[Exercise instructions] Reproduce the records below exactly; no pictures.

-- Opening Marker --

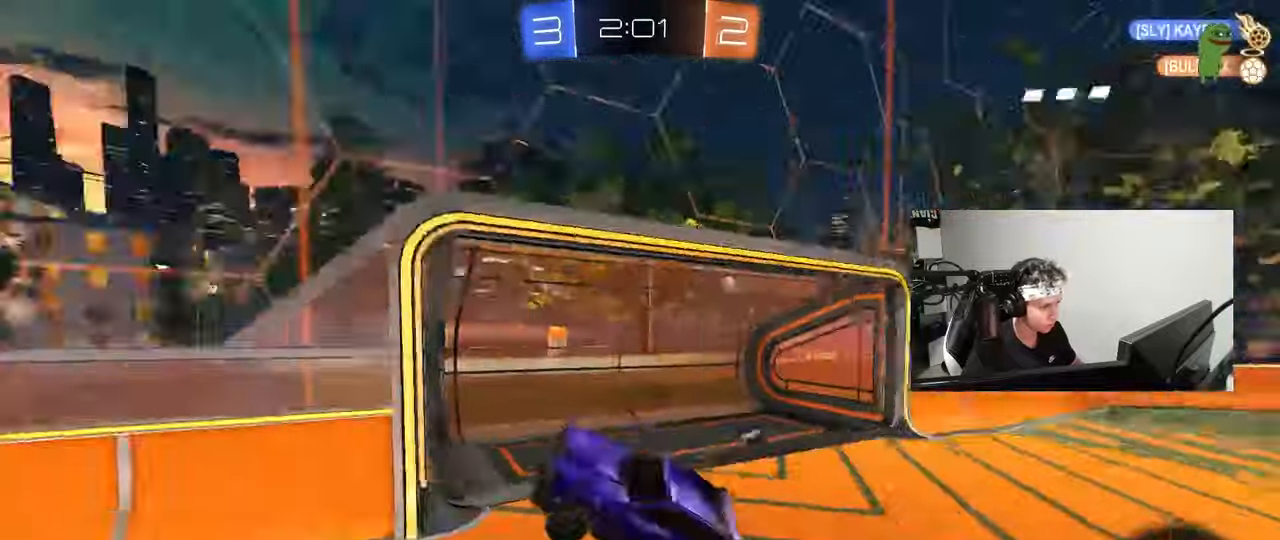
{"keys": ["w"], "mouse": [], "mouse_move": "still", "events": [[67, "shift", "down"], [67, "space", "up"], [117, "a", "down"], [167, "shift", "up"], [250, "a", "up"], [250, "w", "down"], [300, "d", "down"], [433, "d", "up"]]}
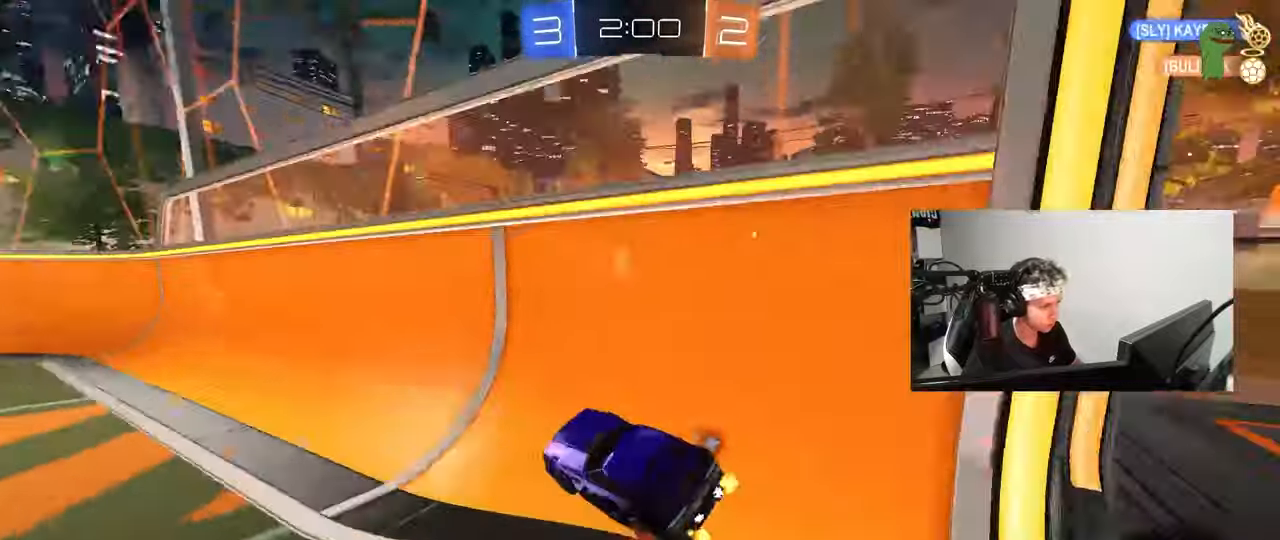
{"keys": ["d", "s", "shift"], "mouse": [], "mouse_move": "still", "events": [[133, "a", "down"], [317, "a", "up"], [317, "mouse_left", "down"], [317, "mouse_right", "down"], [317, "w", "up"], [367, "d", "down"], [417, "s", "down"], [450, "mouse_left", "up"], [450, "mouse_right", "up"], [450, "shift", "down"]]}
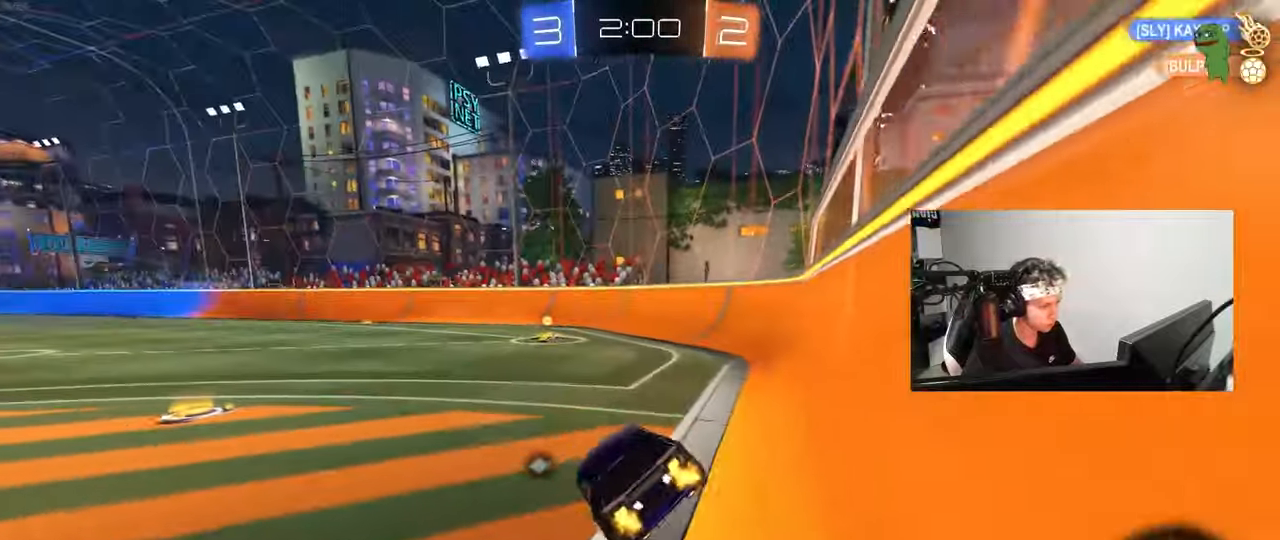
{"keys": ["w"], "mouse": ["left", "right"], "mouse_move": "down-left", "events": [[100, "shift", "up"], [150, "d", "up"], [150, "s", "up"], [200, "a", "down"], [200, "shift", "down"], [283, "a", "up"], [283, "shift", "up"], [333, "w", "down"], [383, "mouse_left", "down"], [383, "mouse_right", "down"]]}
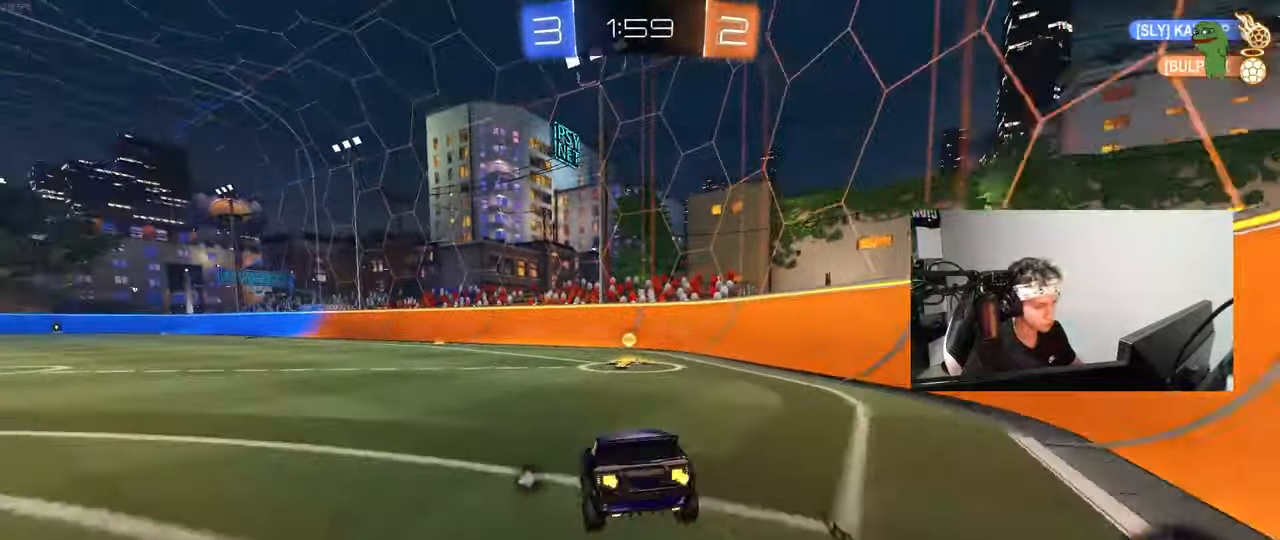
{"keys": ["a", "w"], "mouse": ["left"], "mouse_move": "still", "events": [[17, "mouse_right", "up"], [67, "d", "down"], [200, "d", "up"], [200, "space", "down"], [350, "shift", "down"], [350, "space", "up"], [400, "a", "down"], [483, "shift", "up"]]}
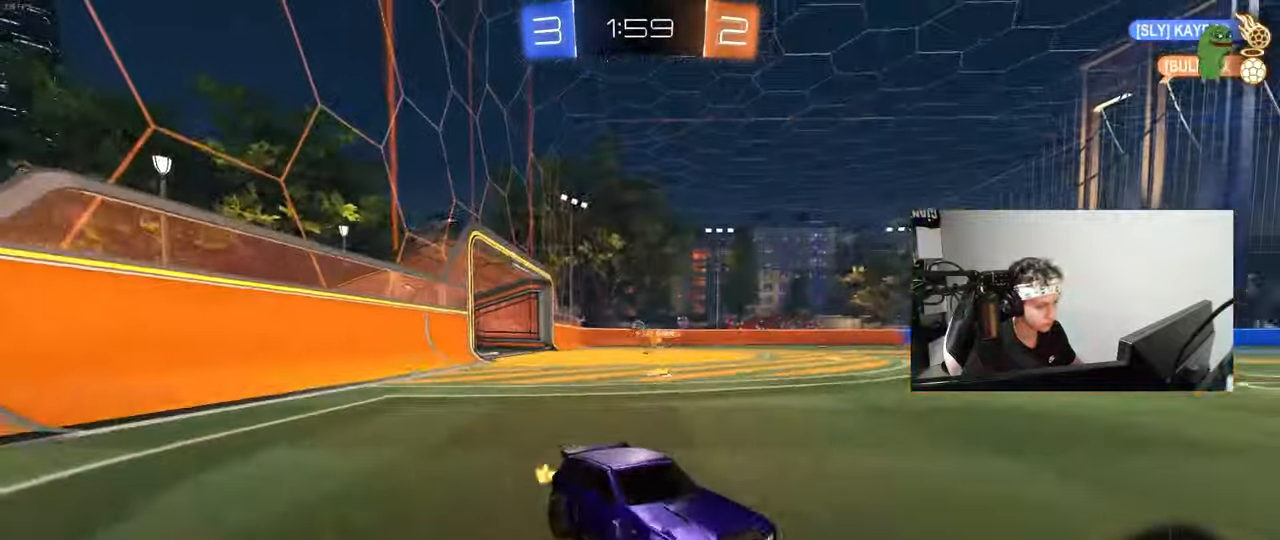
{"keys": ["a", "shift", "w"], "mouse": ["left", "right"], "mouse_move": "still", "events": [[417, "mouse_right", "down"], [450, "shift", "down"]]}
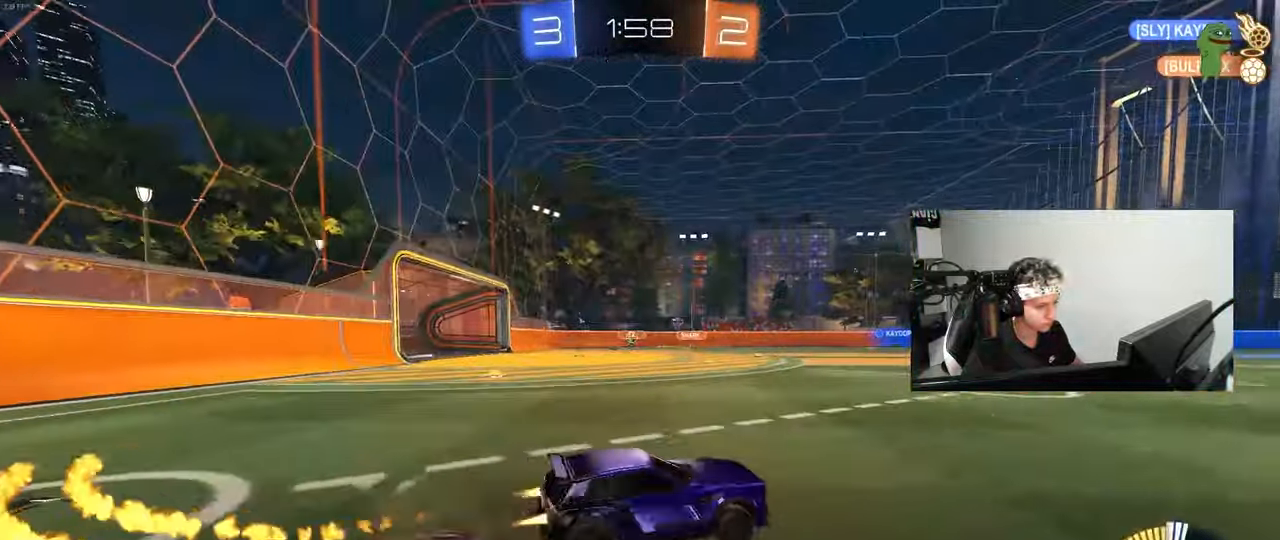
{"keys": ["a", "shift"], "mouse": [], "mouse_move": "still", "events": [[100, "s", "down"], [100, "w", "up"], [183, "space", "down"], [233, "mouse_right", "up"], [383, "space", "up"], [433, "mouse_left", "up"], [433, "s", "up"]]}
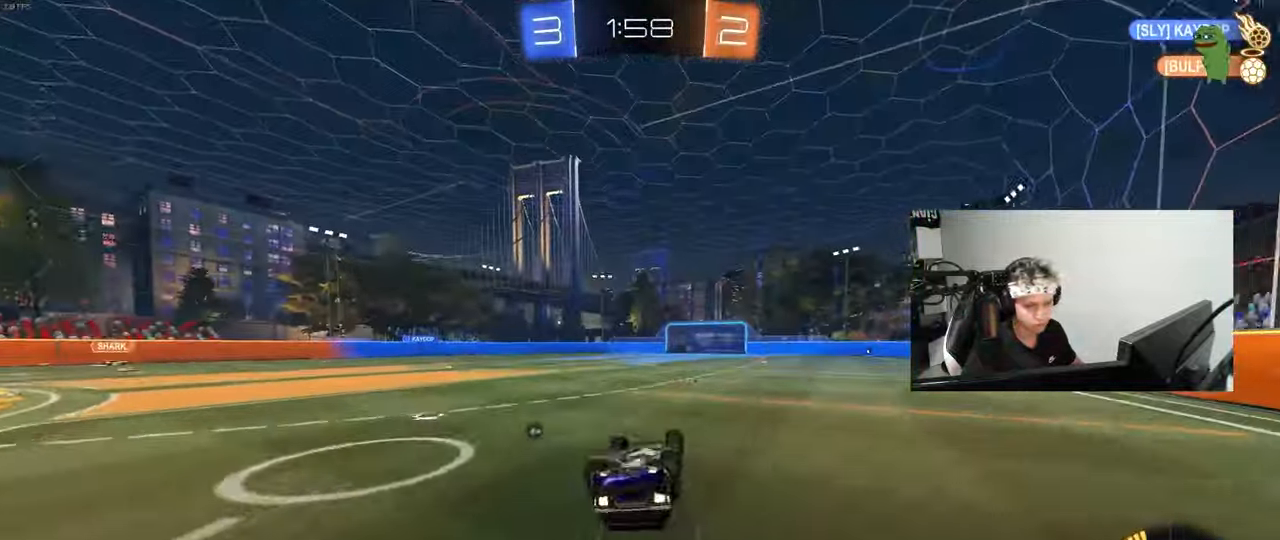
{"keys": [], "mouse": [], "mouse_move": "still", "events": [[17, "s", "down"], [200, "space", "down"], [350, "s", "up"], [350, "shift", "up"], [350, "space", "up"], [400, "a", "up"]]}
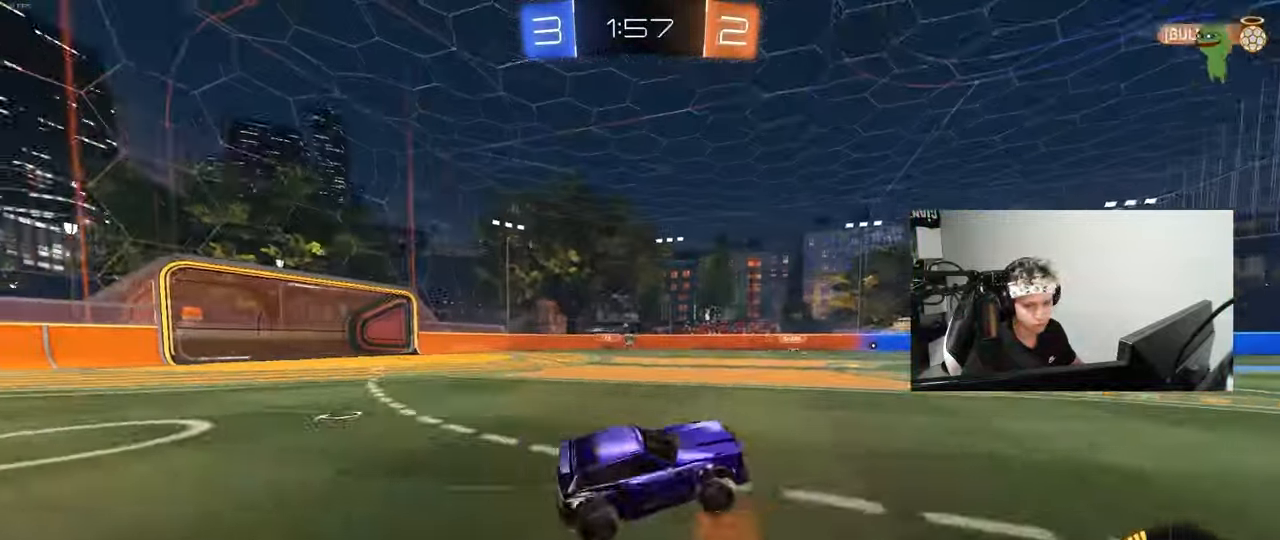
{"keys": ["w"], "mouse": [], "mouse_move": "still", "events": [[33, "w", "down"], [167, "a", "down"], [267, "a", "up"]]}
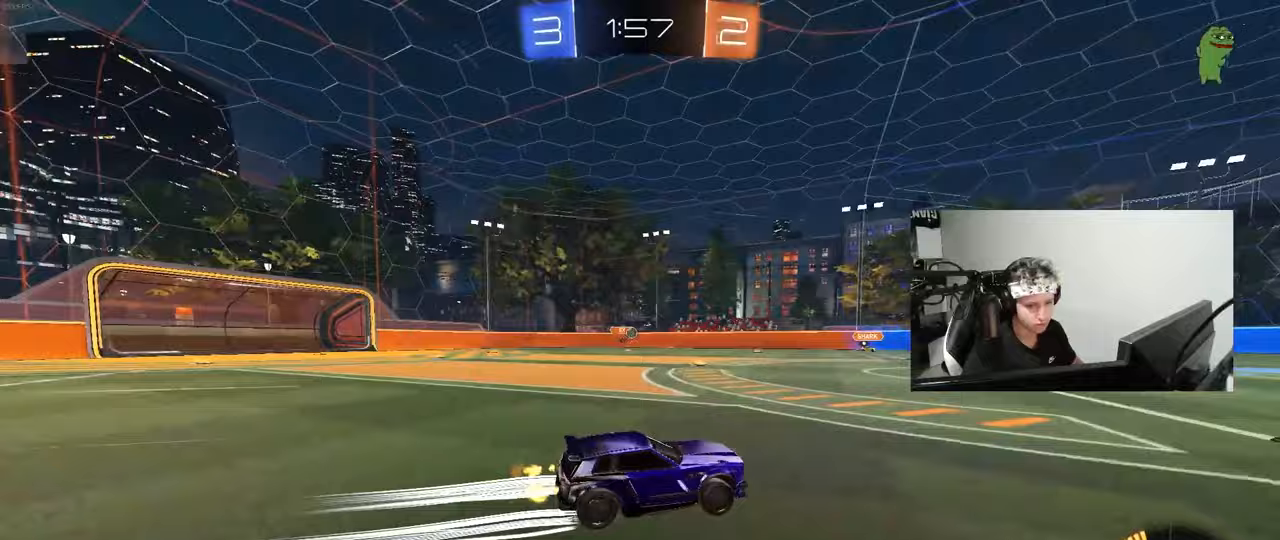
{"keys": ["d", "w"], "mouse": [], "mouse_move": "still", "events": [[100, "a", "down"], [233, "a", "up"], [467, "d", "down"]]}
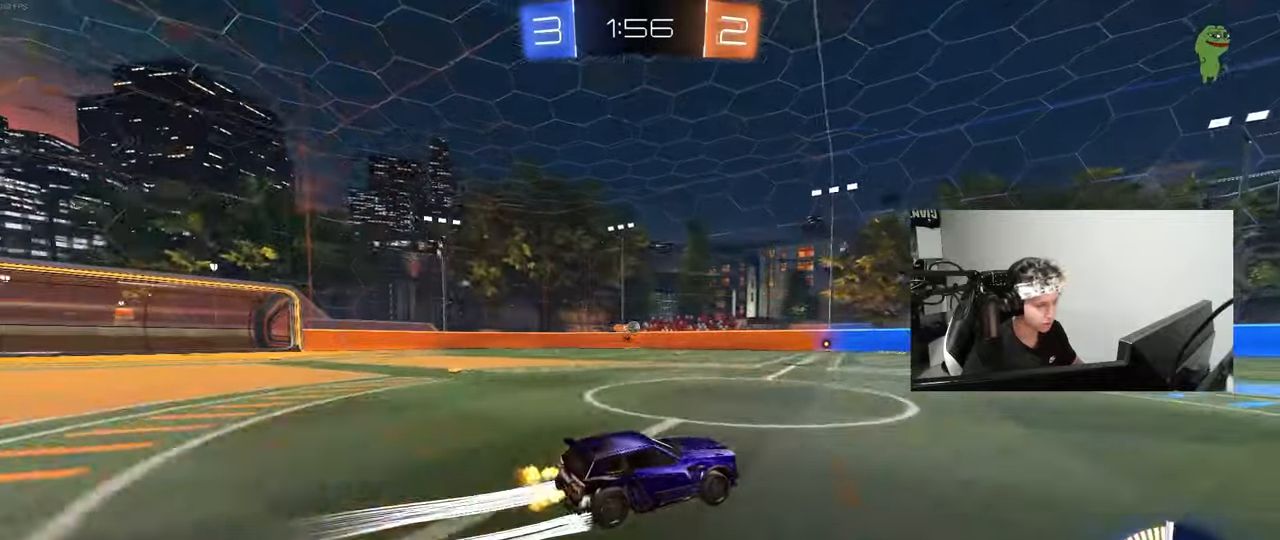
{"keys": ["a"], "mouse": [], "mouse_move": "still", "events": [[117, "d", "up"], [117, "w", "up"], [250, "s", "down"], [300, "a", "down"], [433, "s", "up"]]}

-- Closing Marker --

[Expected answer]
{"keys": ["w"], "mouse": [], "mouse_move": "still", "events": [[67, "shift", "down"], [67, "space", "up"], [117, "a", "down"], [167, "shift", "up"], [250, "a", "up"], [250, "w", "down"], [300, "d", "down"], [433, "d", "up"]]}
{"keys": ["d", "s", "shift"], "mouse": [], "mouse_move": "still", "events": [[133, "a", "down"], [317, "a", "up"], [317, "mouse_left", "down"], [317, "mouse_right", "down"], [317, "w", "up"], [367, "d", "down"], [417, "s", "down"], [450, "mouse_left", "up"], [450, "mouse_right", "up"], [450, "shift", "down"]]}
{"keys": ["w"], "mouse": ["left", "right"], "mouse_move": "down-left", "events": [[100, "shift", "up"], [150, "d", "up"], [150, "s", "up"], [200, "a", "down"], [200, "shift", "down"], [283, "a", "up"], [283, "shift", "up"], [333, "w", "down"], [383, "mouse_left", "down"], [383, "mouse_right", "down"]]}
{"keys": ["a", "w"], "mouse": ["left"], "mouse_move": "still", "events": [[17, "mouse_right", "up"], [67, "d", "down"], [200, "d", "up"], [200, "space", "down"], [350, "shift", "down"], [350, "space", "up"], [400, "a", "down"], [483, "shift", "up"]]}
{"keys": ["a", "shift", "w"], "mouse": ["left", "right"], "mouse_move": "still", "events": [[417, "mouse_right", "down"], [450, "shift", "down"]]}
{"keys": ["a", "shift"], "mouse": [], "mouse_move": "still", "events": [[100, "s", "down"], [100, "w", "up"], [183, "space", "down"], [233, "mouse_right", "up"], [383, "space", "up"], [433, "mouse_left", "up"], [433, "s", "up"]]}
{"keys": [], "mouse": [], "mouse_move": "still", "events": [[17, "s", "down"], [200, "space", "down"], [350, "s", "up"], [350, "shift", "up"], [350, "space", "up"], [400, "a", "up"]]}
{"keys": ["w"], "mouse": [], "mouse_move": "still", "events": [[33, "w", "down"], [167, "a", "down"], [267, "a", "up"]]}
{"keys": ["d", "w"], "mouse": [], "mouse_move": "still", "events": [[100, "a", "down"], [233, "a", "up"], [467, "d", "down"]]}
{"keys": ["a"], "mouse": [], "mouse_move": "still", "events": [[117, "d", "up"], [117, "w", "up"], [250, "s", "down"], [300, "a", "down"], [433, "s", "up"]]}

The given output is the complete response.